As I went out to perform some additional fieldwork for GPS testing, I found my inner voice chastising me. Why? Because after two months of no fieldwork, I had forgotten all the lessons I had learned the second time around. Why the second time? Because I had forgotten them the first time around, when I began on my thesis’s fieldwork. So, in order to *hopefully* avoid the same mistakes in the future, I have come up with a list of things to NOT do with regard to fieldwork. Hopefully this will help others just getting started with fieldwork, or perhaps getting back to it after a hiatus.

Do NOT Assume That:

  1. You have gas (or enough gas). Invariably, you will run out sooner than you think you will;
  2. All hardware/software you used previously will continue to work. A sneaky update may have installed on unrelated software that can cause havoc (trust me);
  3. You can reconfigure your settings in the field. You can, but it will invariably take you longer and you will screw up because you won’t remember every single last item to configure. Do it before you leave. No, doing in the car doesn’t count, you’ll screw up there too;
  4. You’ll remember everything. You won’t. You’ll think you will, but you’ll forget (like I did, hence these notes *grin*). Take copious notes. I know it’s a pain in the butt, but it’s worth it in the end, especially when you have to justify why you did certain things out in the field, or why your readings may be wonky;
  5. Your site will be accessible. You may need permission to enter private land, passcodes, keys, etc. Or, the owner might not let you on period. Find out BEFORE you go out, if you can.

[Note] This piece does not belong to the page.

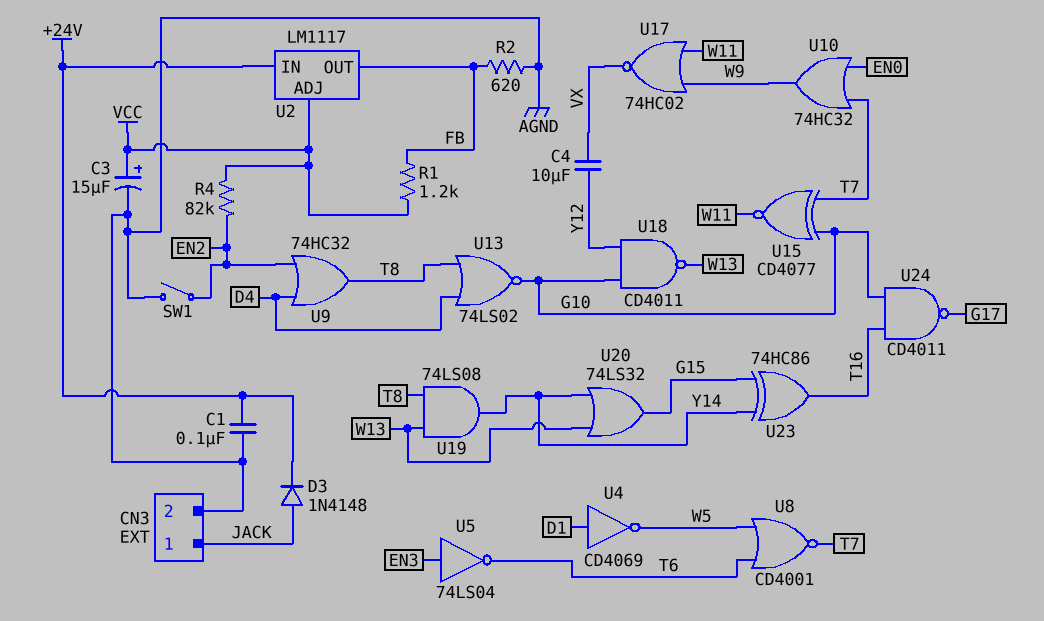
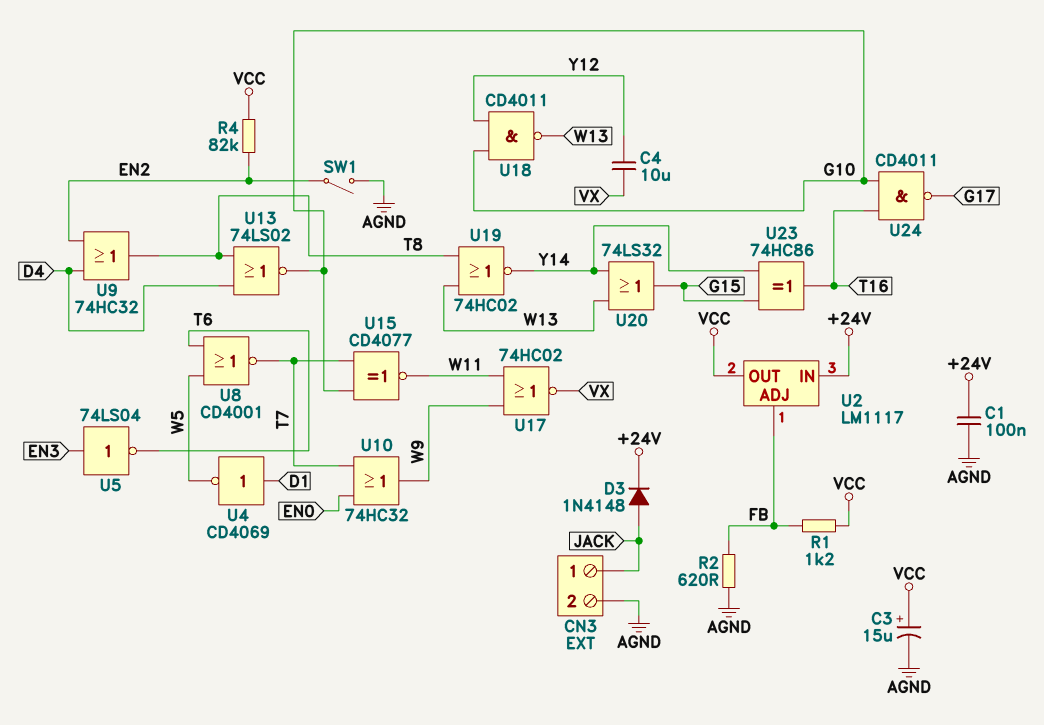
U2 pin ADJ: VCC -> FB
U2 pin OUT: FB -> VCC
U19: AND 74LS08 (in T8, in W13, out Y14) -> NOR 74HC02 (in T8, in W13, out Y14)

Otherwise, have a Plan B;
  6. Your site(s) will be similarly accessible on return visits. Vegetation has a way of sneaking up on you, other personnel may be doing site work in your study area, the land may be purchased, etc. Just be aware;
  7. You can figure it out as you go. Plan in advance as much as possible. Have a Plan A, B, and C. Start thinking about Plans D & E in the back of your mind. At some point you’ll end up going with Plan J. Be flexible, but be prepared;
  8. You’ll have access to food, so think like a hiker/camper/backpacker. Take your essentials, including more water and food than you think you’ll, since fieldwork always takes longer than you think it should; and
  9. You can consistently do the same workload. There are always off days. Your tired, hungry, burned out, whatever. Know that fieldwork takes time, and more of it than we expect.

Other things to keep in mind:

  1. Equipment is not safe in the field. If you’re using electronic devices, try to get them protective cases/screen protectors. Dust and sand are everywhere, especially in the Southwest, and you don’t want your shiny new gear screwed because you got sand in it.
  2. Take a camera and record your field session. You never know when you’ll need that photo for a presentation, or to look back on the experience with fond memories. Be sure to get pics of your crew too.
  3. Plan breaks. Your brain will get tired, especially on hot days, and it won’t work as well.
  4. Make sure to refocus. Sometimes you can get lost in what you’re focusing on, and try to force your way through it. This will lead to sloppy data and sloppy results. If you notice yourself doing this, see #3 and take a short break. It will be better for you and your work in the long run.
  5. Have fun. You’re out there for a reason. When you’re tired, exhausted, and want nothing more than to go home and relax, remember why you’re out there. Then remember the positive reason why you’re out there πŸ˜‰ It’s always better to love what you do, and you’ll collect better data in a good frame of mind.


Take a treat with you. After all your hard work, you’ve earned it!